A fine earnest match and a point


October 11, 1915
Another sample of “friendly” football was given to the large crowd that attended Anfield on Saturday. It was a fine, earnest game, in which no quarter was given or asked, and the football, if at times erratic when judgment was needed, was certainly exhilarating and entrancing. The crowd was raised to a high pitch of excitement, and one of the number was so carried away by the friendly match that he begged the referee to “take the time off” when players were injured. This only goes to show how excellent the fare and how like a cup-tie the game became. It was very hot football and the players are deserving a special clause to themselves. Every man did his duty.

If ever the cynic of the game received a very severe blow – in fact, a knock-out blow – surely the footballers have delivered him the goods this season. Professionals have for many years been trying to live down, without squealing, the allegations made against their class, such fault-finding generally resolving itself into this complaint: “The principal footballer is a hired servant. He is a mercenary creature, and will only play for money.” The anti-everything brigade on the showing of Saturday’s match, should hide their heads for their gross slander on the game, its rulers, and the players. I don’t want to see any more League matches for another twenty years if Saturday’s style can be kept up. It was a better game than most cup-ties have been, and there were many incidents to show the side-line of sporting instinct, one case being worth quoting.

A Stockport player had foolishly kicked the ball away after the referee had ordered a free kick. This childish action was silently rebuked by Tommy Waterall, who called for the ball to be returned. Waterall taking the trouble to place the ball in the right place for Ephraim Longworth. Here’s to ‘em!

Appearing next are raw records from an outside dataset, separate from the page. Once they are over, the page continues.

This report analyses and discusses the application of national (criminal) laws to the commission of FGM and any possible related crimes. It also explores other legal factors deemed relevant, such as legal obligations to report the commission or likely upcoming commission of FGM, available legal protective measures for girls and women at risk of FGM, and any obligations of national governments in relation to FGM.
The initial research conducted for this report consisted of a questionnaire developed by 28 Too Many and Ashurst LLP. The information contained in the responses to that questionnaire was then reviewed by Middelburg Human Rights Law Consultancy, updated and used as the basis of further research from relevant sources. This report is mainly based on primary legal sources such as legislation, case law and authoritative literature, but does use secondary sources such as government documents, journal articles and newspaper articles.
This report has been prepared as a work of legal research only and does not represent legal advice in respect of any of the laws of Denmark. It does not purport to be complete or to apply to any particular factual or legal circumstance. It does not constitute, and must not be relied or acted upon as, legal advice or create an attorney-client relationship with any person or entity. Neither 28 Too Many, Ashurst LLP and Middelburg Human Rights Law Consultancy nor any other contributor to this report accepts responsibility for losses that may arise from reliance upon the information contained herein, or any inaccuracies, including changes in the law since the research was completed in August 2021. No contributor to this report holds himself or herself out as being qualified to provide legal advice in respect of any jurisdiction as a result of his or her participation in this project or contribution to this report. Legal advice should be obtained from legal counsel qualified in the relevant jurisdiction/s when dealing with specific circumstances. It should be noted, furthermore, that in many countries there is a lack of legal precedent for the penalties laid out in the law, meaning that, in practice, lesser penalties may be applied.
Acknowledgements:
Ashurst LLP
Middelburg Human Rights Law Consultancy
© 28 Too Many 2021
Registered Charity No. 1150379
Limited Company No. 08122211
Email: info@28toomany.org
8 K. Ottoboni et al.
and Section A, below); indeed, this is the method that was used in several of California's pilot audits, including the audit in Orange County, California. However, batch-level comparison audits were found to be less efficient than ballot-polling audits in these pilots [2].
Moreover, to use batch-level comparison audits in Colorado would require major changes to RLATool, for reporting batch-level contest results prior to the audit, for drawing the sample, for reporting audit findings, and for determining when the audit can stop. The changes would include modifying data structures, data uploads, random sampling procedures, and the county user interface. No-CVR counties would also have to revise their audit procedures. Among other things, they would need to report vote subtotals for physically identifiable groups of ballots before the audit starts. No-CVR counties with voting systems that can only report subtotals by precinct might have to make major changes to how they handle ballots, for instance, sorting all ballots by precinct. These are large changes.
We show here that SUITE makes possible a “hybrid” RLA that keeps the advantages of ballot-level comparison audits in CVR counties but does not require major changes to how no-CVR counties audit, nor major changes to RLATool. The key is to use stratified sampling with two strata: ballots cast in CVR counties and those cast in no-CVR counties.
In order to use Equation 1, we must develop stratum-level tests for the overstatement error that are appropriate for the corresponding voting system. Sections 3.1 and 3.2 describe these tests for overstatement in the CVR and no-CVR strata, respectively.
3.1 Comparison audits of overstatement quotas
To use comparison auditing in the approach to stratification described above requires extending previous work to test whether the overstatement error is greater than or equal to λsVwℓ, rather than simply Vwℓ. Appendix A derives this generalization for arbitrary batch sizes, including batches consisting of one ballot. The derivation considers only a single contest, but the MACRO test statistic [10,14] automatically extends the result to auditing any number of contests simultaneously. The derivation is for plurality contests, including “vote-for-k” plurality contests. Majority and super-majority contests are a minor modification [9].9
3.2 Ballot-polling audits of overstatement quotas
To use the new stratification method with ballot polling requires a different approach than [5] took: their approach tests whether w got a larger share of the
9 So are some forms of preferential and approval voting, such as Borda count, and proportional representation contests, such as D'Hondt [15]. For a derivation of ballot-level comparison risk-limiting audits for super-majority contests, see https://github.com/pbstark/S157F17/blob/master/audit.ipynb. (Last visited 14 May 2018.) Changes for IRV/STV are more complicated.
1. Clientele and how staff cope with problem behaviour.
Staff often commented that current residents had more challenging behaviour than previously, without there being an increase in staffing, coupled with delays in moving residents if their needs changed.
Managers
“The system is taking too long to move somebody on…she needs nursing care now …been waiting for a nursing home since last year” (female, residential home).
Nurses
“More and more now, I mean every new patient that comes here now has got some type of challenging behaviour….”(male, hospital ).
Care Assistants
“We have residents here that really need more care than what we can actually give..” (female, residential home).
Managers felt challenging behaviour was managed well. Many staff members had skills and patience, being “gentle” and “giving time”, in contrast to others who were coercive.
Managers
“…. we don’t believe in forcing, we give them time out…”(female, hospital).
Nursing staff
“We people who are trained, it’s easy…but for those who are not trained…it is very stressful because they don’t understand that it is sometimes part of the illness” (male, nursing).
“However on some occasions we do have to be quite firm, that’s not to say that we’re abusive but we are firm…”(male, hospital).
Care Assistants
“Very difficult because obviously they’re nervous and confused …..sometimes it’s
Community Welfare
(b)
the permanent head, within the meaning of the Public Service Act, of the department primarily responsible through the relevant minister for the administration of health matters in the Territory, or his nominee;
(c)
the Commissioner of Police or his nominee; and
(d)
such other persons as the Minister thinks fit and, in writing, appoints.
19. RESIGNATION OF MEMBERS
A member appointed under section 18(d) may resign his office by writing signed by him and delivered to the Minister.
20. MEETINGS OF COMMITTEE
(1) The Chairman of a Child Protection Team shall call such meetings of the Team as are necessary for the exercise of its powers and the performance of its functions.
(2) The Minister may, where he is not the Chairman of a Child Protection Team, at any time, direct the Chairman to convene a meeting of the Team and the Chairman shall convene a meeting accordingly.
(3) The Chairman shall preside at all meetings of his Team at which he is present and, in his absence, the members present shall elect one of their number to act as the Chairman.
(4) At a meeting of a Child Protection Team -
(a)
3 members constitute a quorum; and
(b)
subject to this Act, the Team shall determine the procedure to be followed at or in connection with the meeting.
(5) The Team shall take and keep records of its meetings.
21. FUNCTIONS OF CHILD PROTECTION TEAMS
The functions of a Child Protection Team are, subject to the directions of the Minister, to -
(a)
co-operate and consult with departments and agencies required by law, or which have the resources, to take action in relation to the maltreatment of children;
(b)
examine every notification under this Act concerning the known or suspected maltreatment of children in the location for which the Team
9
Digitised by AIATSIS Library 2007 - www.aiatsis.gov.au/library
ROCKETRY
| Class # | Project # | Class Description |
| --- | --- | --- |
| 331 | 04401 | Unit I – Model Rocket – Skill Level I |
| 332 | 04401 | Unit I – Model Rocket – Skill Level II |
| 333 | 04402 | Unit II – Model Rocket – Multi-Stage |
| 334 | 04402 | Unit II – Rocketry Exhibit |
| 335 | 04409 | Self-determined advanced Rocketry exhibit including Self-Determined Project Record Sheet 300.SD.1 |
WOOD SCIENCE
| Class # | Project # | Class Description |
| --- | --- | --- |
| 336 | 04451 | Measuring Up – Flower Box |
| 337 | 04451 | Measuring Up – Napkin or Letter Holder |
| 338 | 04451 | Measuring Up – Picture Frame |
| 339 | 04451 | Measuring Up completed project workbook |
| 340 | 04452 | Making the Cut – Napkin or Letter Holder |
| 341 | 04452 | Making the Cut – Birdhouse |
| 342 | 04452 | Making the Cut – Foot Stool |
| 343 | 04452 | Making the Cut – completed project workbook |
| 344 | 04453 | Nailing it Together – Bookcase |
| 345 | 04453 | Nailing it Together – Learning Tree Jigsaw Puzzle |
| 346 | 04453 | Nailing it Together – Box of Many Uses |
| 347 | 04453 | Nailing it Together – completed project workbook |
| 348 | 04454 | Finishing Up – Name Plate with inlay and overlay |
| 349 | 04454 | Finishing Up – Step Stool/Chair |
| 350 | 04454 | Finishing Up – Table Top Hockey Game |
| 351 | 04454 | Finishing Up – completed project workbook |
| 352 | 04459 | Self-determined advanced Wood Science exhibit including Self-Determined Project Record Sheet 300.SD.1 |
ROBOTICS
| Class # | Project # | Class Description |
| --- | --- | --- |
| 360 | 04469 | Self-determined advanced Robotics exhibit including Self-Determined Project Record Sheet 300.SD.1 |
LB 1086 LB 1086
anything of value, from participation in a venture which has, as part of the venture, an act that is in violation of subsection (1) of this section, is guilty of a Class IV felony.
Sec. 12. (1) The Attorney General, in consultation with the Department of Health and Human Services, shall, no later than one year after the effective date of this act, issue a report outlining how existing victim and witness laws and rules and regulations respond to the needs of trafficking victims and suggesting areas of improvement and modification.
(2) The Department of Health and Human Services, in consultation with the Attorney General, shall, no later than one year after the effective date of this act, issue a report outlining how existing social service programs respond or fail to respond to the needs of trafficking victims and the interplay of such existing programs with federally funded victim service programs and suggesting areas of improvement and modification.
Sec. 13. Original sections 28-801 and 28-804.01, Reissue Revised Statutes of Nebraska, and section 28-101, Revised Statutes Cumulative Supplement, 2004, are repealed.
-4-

Should a game end without a score it is generally voted dull football. The visit of Stockport will be remembered as a contradiction of the poverty of football in goalless draws. There was a lot of strong resolute back-play, and two escapes for either side. Stockport can rightly claim that their narrow misses of the Liverpool goal were the more patent, but Liverpool can justifiably claim that the County defence was fortunate to escape a penalty kick when Fred Pagnam was pushed off the ball. Stockport’s greatest piece of misfortune came as a point when they had got Liverpool into a tangle, thanks to our forwards failing to combine smoothly. Norman Rodgers and Albert Waterall crashed the ball against the crossbar in succeeding seconds and Kenneth Campbell had no idea where the ball had gone to. This was sheer good luck for Liverpool, who, however, had only their forwards to blame for not winning outright. James Dawson failed, with five corner kicks, to centre reasonably accurately, and there were many times when he dribbled himself into a maze. Further, he centred too low for the ball to be taken by his comrades. George Ritchie, who has yet to find his football form, did not shine, and I thought William Banks below par. Arthur Goddard and Pagnam were quite the best of our line, and it was galling luck for Pagnam to go so near and yet so far from the goal-line. I am pretty confident that the grass growth at Anfield has been kept on too long. The ball has to be pushed hard if it is to travel along the ground, and there is a drag on a low pass that is disconcerting. Goddard’s centring was ideal, and revealed the graceful play of the outside right and his excellence of loft and kick. At half back, Walter Wadsworth got into the wars, but he is plainly still coming on the right way. He is inclined to Harropian heading, and must be careful it does not become a fetish. Charlie Roberts does less heading than most centre half backs. Let Roberts be his ideal. Donald Mackinlay was the best of our half-backs, and there was not a fault to find with the full backs or the goalkeeper. To the latter we extend our sympathy in his loss – he has lost his brother in law (killed at the front) and his younger brother has just been transferred from the front with a bayonet wound in his hand and shrapnel wound into the bargain.